Fünfundachtziger

H. E. Richter – ein sozialer Mahner

  • Günter Frech
  • Lesedauer: 3 Min.

Als bekannt wurde, dass der »mächtigste Betriebsratschef der Republik«, Klaus Volkert, in den VW-Skandal um Lustreisen verwickelt ist, wurde Horst Eberhard Richter (Foto: privat) gefragt, ob es ein profundes Mittel gäbe, ein solches »Abheben« zu verhindern. »Im Kapitel ›Selbstaufgabe in Raten‹ meines Buches ›Flüchten oder Standhalten‹ können Sie alles nachlesen«, antwortete der Psychoanalytiker. Das Buch erschien 1980 und hier geht Richter der Frage nach, wodurch der Mensch eingeschüchtert wird und wie er sich dagegen wehren kann. Er reflektiert das Spannungsverhältnis zwischen Chefs und Untergebenen. Dabei konnte er sich auf seinen Erfahrungsschatz als Direktor des Zentrums für Psychosomatische Medizin am Universitätsklinikum Gießen stützen. »Die Übernahme einer Leitungsfunktion darf die Klientenarbeit nie vollständig verdrängen«, so sein Credo. Dies schütze den Chef zudem »vor einer zu großen Entfremdung von den Mitarbeitern an der Basis«, schreibt er »Flüchten oder Standhalten«. Und was er hier für Berufe im sozialen Bereich sagt, »können Sie für so gut wie jede andere Tätigkeit verallgemeinern«.

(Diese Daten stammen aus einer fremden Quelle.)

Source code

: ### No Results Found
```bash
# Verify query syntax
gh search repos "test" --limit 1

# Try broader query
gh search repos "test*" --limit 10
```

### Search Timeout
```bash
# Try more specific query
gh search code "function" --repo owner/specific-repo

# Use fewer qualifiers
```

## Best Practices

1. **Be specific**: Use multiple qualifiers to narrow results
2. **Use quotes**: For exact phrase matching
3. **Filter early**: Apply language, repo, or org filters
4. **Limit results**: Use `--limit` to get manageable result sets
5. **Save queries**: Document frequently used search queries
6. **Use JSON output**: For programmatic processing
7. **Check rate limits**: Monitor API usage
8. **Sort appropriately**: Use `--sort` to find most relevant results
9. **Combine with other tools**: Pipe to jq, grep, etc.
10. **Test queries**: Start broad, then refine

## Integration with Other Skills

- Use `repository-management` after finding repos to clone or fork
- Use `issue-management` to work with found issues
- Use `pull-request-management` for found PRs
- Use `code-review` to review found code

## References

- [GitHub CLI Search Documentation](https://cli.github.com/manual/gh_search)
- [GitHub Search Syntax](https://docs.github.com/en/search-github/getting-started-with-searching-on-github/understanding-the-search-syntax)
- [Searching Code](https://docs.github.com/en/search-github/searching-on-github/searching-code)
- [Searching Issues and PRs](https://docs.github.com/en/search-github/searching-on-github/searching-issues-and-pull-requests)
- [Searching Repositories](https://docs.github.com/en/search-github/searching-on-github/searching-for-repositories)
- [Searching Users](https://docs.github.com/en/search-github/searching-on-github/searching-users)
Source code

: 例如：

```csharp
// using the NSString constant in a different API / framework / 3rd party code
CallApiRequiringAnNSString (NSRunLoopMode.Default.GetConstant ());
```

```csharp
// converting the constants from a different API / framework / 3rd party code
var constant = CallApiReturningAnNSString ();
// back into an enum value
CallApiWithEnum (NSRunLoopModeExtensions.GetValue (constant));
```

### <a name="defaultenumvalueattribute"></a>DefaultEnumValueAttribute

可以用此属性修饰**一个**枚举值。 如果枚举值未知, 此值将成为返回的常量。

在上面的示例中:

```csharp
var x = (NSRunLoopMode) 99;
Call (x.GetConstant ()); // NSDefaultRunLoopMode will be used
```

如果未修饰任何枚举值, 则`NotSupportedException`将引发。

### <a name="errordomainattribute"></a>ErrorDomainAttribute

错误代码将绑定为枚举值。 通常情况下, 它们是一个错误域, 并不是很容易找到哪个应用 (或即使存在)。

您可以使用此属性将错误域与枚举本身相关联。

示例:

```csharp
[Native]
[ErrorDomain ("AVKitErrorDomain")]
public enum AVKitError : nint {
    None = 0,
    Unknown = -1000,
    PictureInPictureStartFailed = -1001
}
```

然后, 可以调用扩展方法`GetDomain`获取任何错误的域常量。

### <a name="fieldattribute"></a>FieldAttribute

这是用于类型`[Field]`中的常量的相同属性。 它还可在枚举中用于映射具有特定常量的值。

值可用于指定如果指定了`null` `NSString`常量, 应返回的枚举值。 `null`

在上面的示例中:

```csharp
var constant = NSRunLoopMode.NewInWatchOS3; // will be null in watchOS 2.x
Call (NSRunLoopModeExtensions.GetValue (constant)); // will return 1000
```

Fehlt also der Bezug zur Basis, neigen Chefs, Manager, Bundestagsabgeordnete oder Betriebsratsvorsitzende dazu, abzuheben – so Richters Fazit. Damit Führungspersönlichkeiten das auch erkennen, brauchen sie viel Mut, um sich hin und wieder selbstreflektierend sinnbildlich neben sich zu stellen. Auch dazu ermutigt Richter die Menschen. Ebenso ermutigt er dazu, unsere Verfügbarkeit und die uns »verführenden Autoritäten« zu kontrollieren.

Richter, 1923 in Berlin geboren, hatte nach Kriegsteilnahme und Gefangenschaft Medizin, Philosophie und Psychologie studiert. 1962 übernimmt er an der Uni Gießen einen der ersten deutschen Lehrstühle für Psychosomatik und baut die Abteilung zu einem führenden Zentrum für psychosomatische Medizin auf. Seine ersten Bücher werden zu international anerkannten Klassikern, in denen Richter ein neues Verständnis familiär verursachter Neurosen erarbeitet. Für Richter ist Psychoanalyse nicht nur eine tiefenpsychologische Behandlungsmethode, sondern vor allem ein Instrument der Aufklärung einer sich sozialanalytisch begreifenden Wissenschaft von Mensch und Gesellschaft. Allein 1972 bis 1981 schreibt er die fünf Bücher, die diese neue Ära seines ganzheitlichen Konzeptes von Psychoanalyse einleiteten.

Der Aufbruch der Studentenbewegung Mitte der Sechziger Jahre verleiht seinem Handeln wichtige Impulse. Gestützt auf kompetente Vertreter in der Klinik, verlässt Richter nun immer öfter seinen dort angestammten Platz, um mit sozialen Randgruppen zu arbeiten, mit Schülern und Studenten zu diskutieren und an Demonstrationen und Sitzblockaden teilzunehmen. In den Achtzigern gehört er zu den wichtigsten Aktivisten und Impulsgebern der Friedensbewegung. Richter ist Mitbegründer der bundesdeutschen Sektion der internationalen Vereinigung der Ärzte gegen den Atomkrieg (IPPNW), deren Ehrenpräsident er ist. Die Vereinigung erhält 1985 den Friedensnobelpreis. Nach dem NATO-Krieg gegen Jugoslawien 1999 wird die Friedensbewegung von den Medien für tot erklärt, trotz Demonstrationen und Proteste. Richter und seine Mitstreiter beweisen, dass die Friedensbewegung in Deutschland sich gewandelt hat – aber keineswegs gestorben ist.

Richter war 1997 auch Mitinitiator der Erfurter Erklärung, in der es u. a. heißt: »Im fünften Jahrzehnt ihrer Existenz wird in der Bundesrepublik der soziale Konsens, auf dem ihr Erfolg beruhte, durch radikale Umverteilung zugunsten der Einfluß-Reichen zerstört. Der kalte Krieg gegen den Sozialstaat hinterlässt eine andere Republik. Was von der Bundesregierung unter der Vorspiegelung von Reformen verfügt wird, erweist sich als geistig-moralischer Bankrott.«

Gestern ist Richter in sein 86. Lebensjahr eingetreten.